Home We Are Laois 2019 Remembered: Huge boost for Laois club as O’Loughlin set to transfer

2019 Remembered: Huge boost for Laois club as O’Loughlin set to transfer

This news broke earlier last month and will be a big boost for Rosenallis in 2020. 


Laois footballer John O’Loughlin is set to transfer from Dublin side St Brigid’s – who he has been with for the last eight years – to Rosenallis where he is from and who he began playing with as a juvenile.

An established county senior player since 2008 and a former Laois captain, O’Loughlin’s move will come as a disappointment to Mountmellick, who he played most of his underage football and hurling with as well as representing the club at adult level prior to transferring to the Blanchardstown-based St Brigid’s in 2011.

His decision, however, will be a massive boost to Rosenallis who will be the county’s only dual senior club in 2020.

The O’Loughlin family link with Rosenallis goes back a number of generations with John’s father Larry playing with the club as well as managing them to an intermediate hurling title in 1999.

John’s grandfather Tom was a chairman of the club in the 1940s while his uncle, Tom, was a Laois football board chairman representing the Rosenallis club.

Speaking to LaoisToday this week, O’Loughlin explained that he made his decision earlier this year, prior to Rosenallis winning the Laois intermediate football and Senior ‘A’ hurling titles.

“It hasn’t been the easiest decision to make because Mountmellick are a great club with some great people involved and a number of them had a very positive influence on my career. I’ve a lot of friends there and I don’t like disappointing them.

“But I’m just following my gut instinct at this time and I think it’s the best thing to do.

“I made up my mind early in the year after a couple of years of reflection that I was coming back to play with Rosenallis regardless of status. It’s where I’m from, it’s where my home is, it’s where my family live and I want to give something back.

“I genuinely feel I’m doing the right thing and if I didn’t go back to Rosenallis, I’d regret it.

“I went to school in Rosenallis up until third class and then switched to Mountmellick school, as my sisters had done before me. I started playing with Mountmellick then too.”

O’Loughlin, who now works as a teacher in Castleknock having previously been employed as a full-time coach with St Brigid’s, says that if he moves back to Laois in the coming years, he’s likely to return to live in Rosenallis.

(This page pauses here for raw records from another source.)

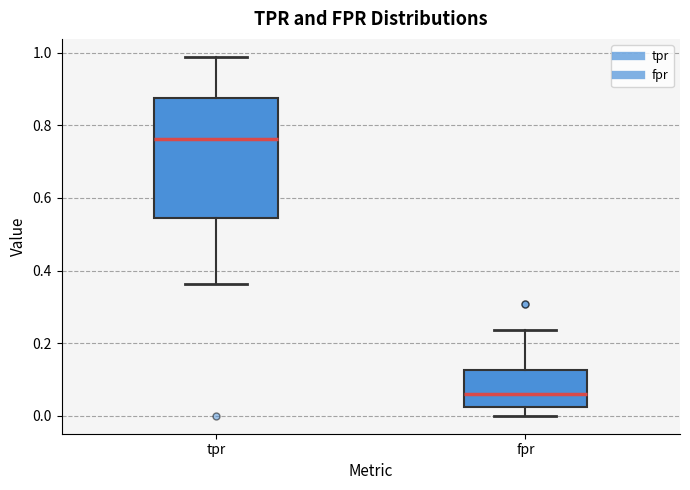

Comparing the boxes themselves (not the whiskers), which one is the tallest?

tpr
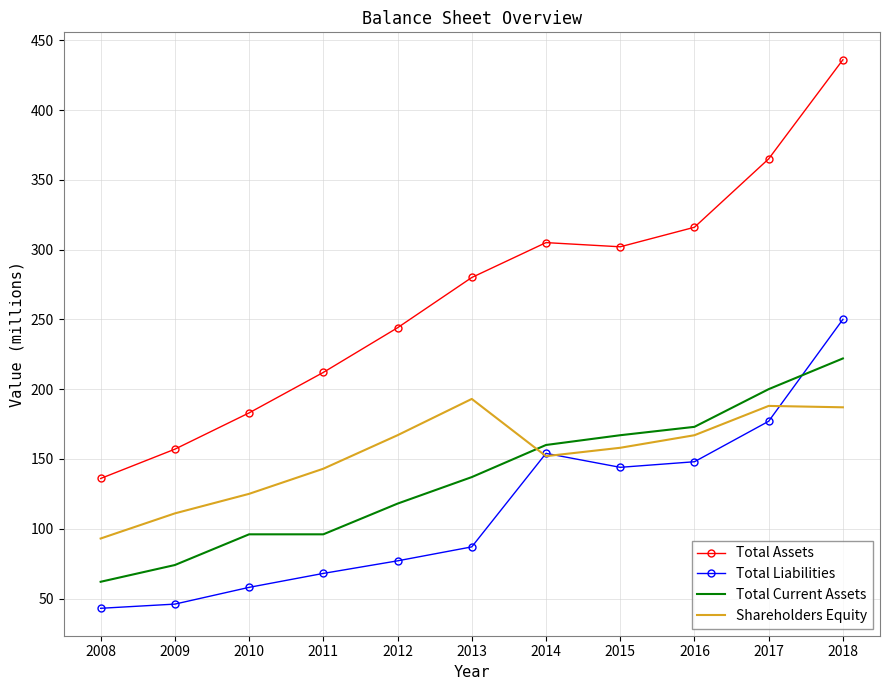

Which series has the largest range (max minus min)?

Total Assets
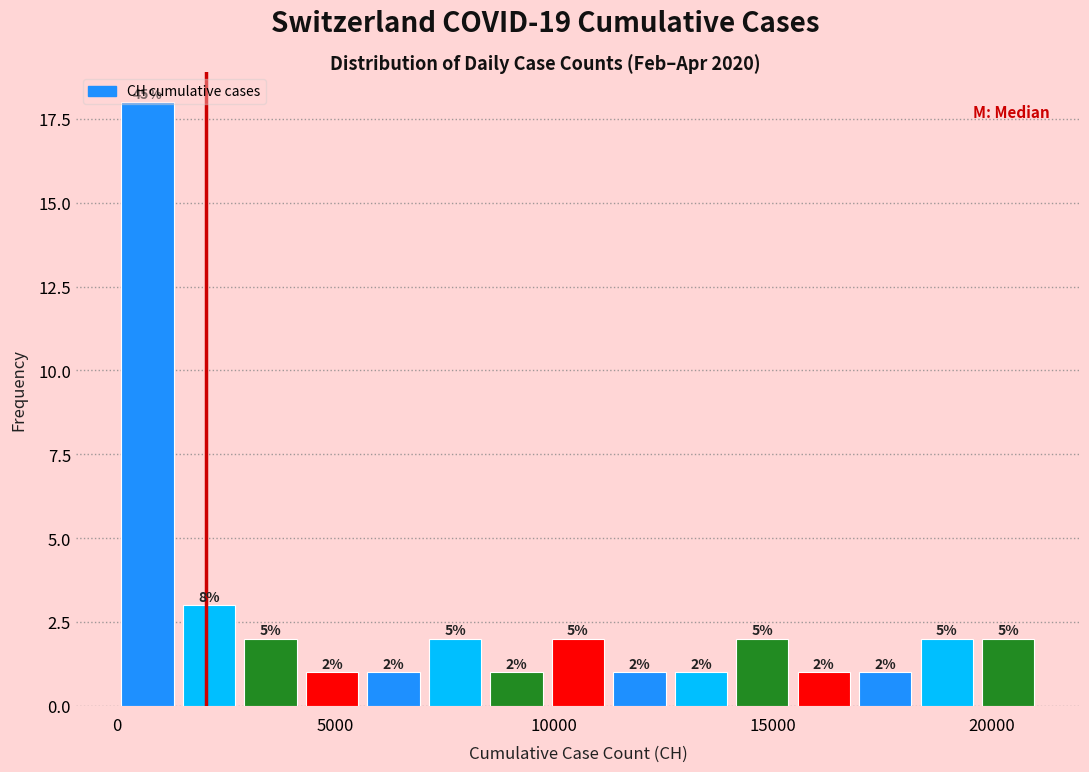

Read against the x-axis, roughly where is the centre of the tallest bar?

500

He says he enjoyed his time with St Brigid’s who he won a Dublin title with in his first year before losing a Leinster final later that season.

John O’Loughlin in action for St Brigid’s against Garrycastle in the 2011 Leinster Club SFC final

“I made some brilliant friends in Brigid’s and I really enjoyed it. I definitely improved as a footballer and it was great to play at that level at a time when the Dublin county team were so strong. I was lucky to play club football against some of the best players of all time.”

O’Loughlin will be an obvious addition to the Rosenallis footballers where he will link up with the likes of this year’s Laois U-20 midfielder Eoin Dunne, former Laois player Mark Dunne and Laois hurlers John Lennon and Paddy Keating.

And he is also expected line out with the club’s hurlers. He represented Laois for three years at minor hurling and four at U-21 and was briefly part of the senior panel under Niall Rigney. Due to injury, he didn’t play hurling with St Brigid’s this season on their run to the Dublin final.

John O’Loughlin in action for Mountmellick against Portlaoise in 2009. Picture: Alf Harvey

He’s currently back training with the Laois footballers under new manager Mike Quirke for what will be his 13th season and an eighth different manager. It’s been a distinguished career – one that has seen him play for Leinster in the Railway Cup and Ireland in the International Rules as well as being Laois’s stand-in captain in the 2018 Leinster final.

He’ll turn 31 in January but says that retirement has never crossed his mind.

“I’ll play for Laois as long as I’m able and for as long as I’m wanted. I love representing Laois more than anything.”